Austria parliament starts investigation into Hypo bank collapse


VIENNA Jan 14 (Reuters) – Austria’s parliament launched an
investigation on Wednesday into defunct lender Hypo Alpe Adria,
seeking to assign blame for the country’s worst postwar
financial scandal that has soured ties with Bavaria.

Making use of new powers for opposition parties to demand
such probes, parliament is due to call several high-profile
figures to testify on Hypo’s spectacular rise, near-collapse and
role in increasing state debt and the budget deficit.

“This shouldn’t be a tribunal, but rather a seamless and
ruthless exposure of political responsibility,” said
Heinz-Christian Strache of the opposition far-right Freedom
Party.

The opposition Neos party has named 200 people it wants to
question, including top current and former government officials
in Austria and the German state of Bavaria, banking supervisors
and central bankers Ewald Nowotny and Jean-Claude Trichet.

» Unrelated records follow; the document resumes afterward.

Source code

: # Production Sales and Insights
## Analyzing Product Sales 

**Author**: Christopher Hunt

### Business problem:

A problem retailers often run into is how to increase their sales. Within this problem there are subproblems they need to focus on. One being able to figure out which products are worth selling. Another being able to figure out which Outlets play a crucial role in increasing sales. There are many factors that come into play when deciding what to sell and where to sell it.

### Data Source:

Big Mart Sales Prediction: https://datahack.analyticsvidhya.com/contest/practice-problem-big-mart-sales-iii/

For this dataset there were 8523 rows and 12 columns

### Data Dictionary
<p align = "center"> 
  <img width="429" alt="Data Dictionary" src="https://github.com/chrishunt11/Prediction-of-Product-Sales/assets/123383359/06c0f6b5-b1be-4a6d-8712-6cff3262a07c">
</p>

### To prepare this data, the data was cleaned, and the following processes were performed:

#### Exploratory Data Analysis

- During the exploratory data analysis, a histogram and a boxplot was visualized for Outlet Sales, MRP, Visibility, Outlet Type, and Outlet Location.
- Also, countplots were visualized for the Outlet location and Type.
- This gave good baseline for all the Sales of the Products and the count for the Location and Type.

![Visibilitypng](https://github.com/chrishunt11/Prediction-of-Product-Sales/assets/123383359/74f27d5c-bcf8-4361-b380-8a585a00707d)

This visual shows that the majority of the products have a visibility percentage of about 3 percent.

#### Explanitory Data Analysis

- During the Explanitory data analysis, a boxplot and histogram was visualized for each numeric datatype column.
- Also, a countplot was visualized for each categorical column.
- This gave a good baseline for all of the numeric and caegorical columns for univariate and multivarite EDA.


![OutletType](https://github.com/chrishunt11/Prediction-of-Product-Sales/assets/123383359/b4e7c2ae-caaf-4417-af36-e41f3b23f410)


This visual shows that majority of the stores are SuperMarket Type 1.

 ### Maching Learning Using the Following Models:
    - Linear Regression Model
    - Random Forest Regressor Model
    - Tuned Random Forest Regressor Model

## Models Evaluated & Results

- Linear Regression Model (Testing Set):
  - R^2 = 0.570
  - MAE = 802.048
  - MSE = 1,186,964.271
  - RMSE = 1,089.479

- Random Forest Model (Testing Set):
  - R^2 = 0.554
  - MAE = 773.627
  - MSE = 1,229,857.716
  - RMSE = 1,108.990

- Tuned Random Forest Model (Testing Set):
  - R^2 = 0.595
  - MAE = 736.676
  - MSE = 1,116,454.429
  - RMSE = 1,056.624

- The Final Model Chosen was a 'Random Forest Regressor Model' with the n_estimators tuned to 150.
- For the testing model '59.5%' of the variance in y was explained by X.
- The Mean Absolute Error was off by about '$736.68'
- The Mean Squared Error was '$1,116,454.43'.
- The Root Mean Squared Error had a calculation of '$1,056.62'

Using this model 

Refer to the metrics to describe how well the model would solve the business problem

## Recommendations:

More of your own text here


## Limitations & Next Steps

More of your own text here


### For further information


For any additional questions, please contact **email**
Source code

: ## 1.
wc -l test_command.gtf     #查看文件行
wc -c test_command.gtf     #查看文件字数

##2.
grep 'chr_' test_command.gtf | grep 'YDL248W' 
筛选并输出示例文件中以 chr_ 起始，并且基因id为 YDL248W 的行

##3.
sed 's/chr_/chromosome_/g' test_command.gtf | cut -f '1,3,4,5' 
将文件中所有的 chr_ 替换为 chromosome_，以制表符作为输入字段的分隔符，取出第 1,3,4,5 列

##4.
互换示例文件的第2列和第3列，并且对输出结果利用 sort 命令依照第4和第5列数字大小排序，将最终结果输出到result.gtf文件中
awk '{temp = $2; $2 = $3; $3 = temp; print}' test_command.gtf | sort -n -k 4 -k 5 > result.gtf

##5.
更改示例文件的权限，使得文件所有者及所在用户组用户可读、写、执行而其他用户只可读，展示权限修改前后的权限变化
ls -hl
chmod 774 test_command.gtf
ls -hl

Hypo has cost Austrian taxpayers 5.5 billion euros ($6.46
billion), with billions more to come as a rump “bad bank” winds
down assets left after it sold its Balkans and domestic units.

The probe may be especially sensitive for the conservative
People’s Party, whose finance ministers were in charge when Hypo
was nationalised and while Austria let Hypo’s problems fester.

The government, a coalition between the Social Democrats and
the People’s Party, decided only last year to wind Hypo down
rather than let it go bust, an option opposition parties favour.

Hearings could start as early as next month.

Austria nationalised Hypo in 2009, buying it from German
lender BayernLB to avoid a collapse that would have sent shock
waves through the region a year after Lehman Brothers went bust.

An independent panel of experts said last month Austria
bungled its handling of Hypo and let BayernLB off the
hook too easily.

Austrian officials have insisted they had no choice but to
take over Hypo. Otherwise, they say, around 20 billion euros in
state debt guarantees would have suddenly come due if BayernLB
followed through on threats to let Hypo go under.

The panel rejected that argument, which comes amid a welter
of suits and countersuits over the case.